### What you have to do
Arrange the whole listing below as a CSV with the header row instruction,reply: one row per instruction paired with its reply, each value in double quotes and any line breaks turned into spaces.
*-*-*
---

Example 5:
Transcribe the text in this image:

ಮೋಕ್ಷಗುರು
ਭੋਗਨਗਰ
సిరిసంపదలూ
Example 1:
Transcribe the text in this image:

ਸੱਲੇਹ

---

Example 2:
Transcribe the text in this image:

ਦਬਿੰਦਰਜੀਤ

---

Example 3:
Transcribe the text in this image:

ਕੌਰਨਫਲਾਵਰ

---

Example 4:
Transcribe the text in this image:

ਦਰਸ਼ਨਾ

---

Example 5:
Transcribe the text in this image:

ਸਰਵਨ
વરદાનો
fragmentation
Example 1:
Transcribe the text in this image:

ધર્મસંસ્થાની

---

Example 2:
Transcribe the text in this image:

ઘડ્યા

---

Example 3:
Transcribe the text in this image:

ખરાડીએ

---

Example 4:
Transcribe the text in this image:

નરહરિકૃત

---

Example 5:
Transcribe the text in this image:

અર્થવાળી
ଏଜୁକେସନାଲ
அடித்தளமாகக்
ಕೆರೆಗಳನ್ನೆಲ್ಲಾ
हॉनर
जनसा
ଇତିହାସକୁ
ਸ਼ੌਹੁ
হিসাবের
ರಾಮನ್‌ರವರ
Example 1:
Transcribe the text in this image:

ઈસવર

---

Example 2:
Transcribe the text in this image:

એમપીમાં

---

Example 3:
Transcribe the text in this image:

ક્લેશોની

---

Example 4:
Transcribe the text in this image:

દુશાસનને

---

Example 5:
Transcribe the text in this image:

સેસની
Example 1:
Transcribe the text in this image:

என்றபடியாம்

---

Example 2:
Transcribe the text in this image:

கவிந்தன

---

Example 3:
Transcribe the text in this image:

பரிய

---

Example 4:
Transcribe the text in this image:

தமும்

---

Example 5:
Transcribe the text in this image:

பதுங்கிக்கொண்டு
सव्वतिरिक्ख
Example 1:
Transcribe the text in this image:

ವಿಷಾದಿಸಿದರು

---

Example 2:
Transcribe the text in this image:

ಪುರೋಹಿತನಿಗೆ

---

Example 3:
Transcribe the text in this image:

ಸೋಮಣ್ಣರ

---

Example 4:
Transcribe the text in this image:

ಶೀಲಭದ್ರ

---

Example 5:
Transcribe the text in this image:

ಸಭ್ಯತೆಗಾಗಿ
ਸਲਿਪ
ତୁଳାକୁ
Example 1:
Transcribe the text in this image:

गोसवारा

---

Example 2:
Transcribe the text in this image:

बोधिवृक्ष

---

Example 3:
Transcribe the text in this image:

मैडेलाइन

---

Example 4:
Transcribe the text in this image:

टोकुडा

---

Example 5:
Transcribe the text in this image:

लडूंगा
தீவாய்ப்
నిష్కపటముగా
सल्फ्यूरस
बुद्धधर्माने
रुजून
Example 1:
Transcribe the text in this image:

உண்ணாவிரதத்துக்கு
*-*-*
### Solution for this exercise
instruction,reply
"--- Example 5: Transcribe the text in this image:","ಮೋಕ್ಷಗುರು ਭੋਗਨਗਰ సిరిసంపదలూ"
"Example 1: Transcribe the text in this image:","ਸੱਲੇਹ"
"--- Example 2: Transcribe the text in this image:","ਦਬਿੰਦਰਜੀਤ"
"--- Example 3: Transcribe the text in this image:","ਕੌਰਨਫਲਾਵਰ"
"--- Example 4: Transcribe the text in this image:","ਦਰਸ਼ਨਾ"
"--- Example 5: Transcribe the text in this image:","ਸਰਵਨ વરદાનો fragmentation"
"Example 1: Transcribe the text in this image:","ધર્મસંસ્થાની"
"--- Example 2: Transcribe the text in this image:","ઘડ્યા"
"--- Example 3: Transcribe the text in this image:","ખરાડીએ"
"--- Example 4: Transcribe the text in this image:","નરહરિકૃત"
"--- Example 5: Transcribe the text in this image:","અર્થવાળી ଏଜୁକେସନାଲ அடித்தளமாகக் ಕೆರೆಗಳನ್ನೆಲ್ಲಾ हॉनर जनसा ଇତିହାସକୁ ਸ਼ੌਹੁ হিসাবের ರಾಮನ್‌ರವರ"
"Example 1: Transcribe the text in this image:","ઈસવર"
"--- Example 2: Transcribe the text in this image:","એમપીમાં"
"--- Example 3: Transcribe the text in this image:","ક્લેશોની"
"--- Example 4: Transcribe the text in this image:","દુશાસનને"
"--- Example 5: Transcribe the text in this image:","સેસની"
"Example 1: Transcribe the text in this image:","என்றபடியாம்"
"--- Example 2: Transcribe the text in this image:","கவிந்தன"
"--- Example 3: Transcribe the text in this image:","பரிய"
"--- Example 4: Transcribe the text in this image:","தமும்"
"--- Example 5: Transcribe the text in this image:","பதுங்கிக்கொண்டு सव्वतिरिक्ख"
"Example 1: Transcribe the text in this image:","ವಿಷಾದಿಸಿದರು"
"--- Example 2: Transcribe the text in this image:","ಪುರೋಹಿತನಿಗೆ"
"--- Example 3: Transcribe the text in this image:","ಸೋಮಣ್ಣರ"
"--- Example 4: Transcribe the text in this image:","ಶೀಲಭದ್ರ"
"--- Example 5: Transcribe the text in this image:","ಸಭ್ಯತೆಗಾಗಿ ਸਲਿਪ ତୁଳାକୁ"
"Example 1: Transcribe the text in this image:","गोसवारा"
"--- Example 2: Transcribe the text in this image:","बोधिवृक्ष"
"--- Example 3: Transcribe the text in this image:","मैडेलाइन"
"--- Example 4: Transcribe the text in this image:","टोकुडा"
"--- Example 5: Transcribe the text in this image:","लडूंगा தீவாய்ப் నిష్కపటముగా सल्फ्यूरस बुद्धधर्माने रुजून"
"Example 1: Transcribe the text in this image:","உண்ணாவிரதத்துக்கு"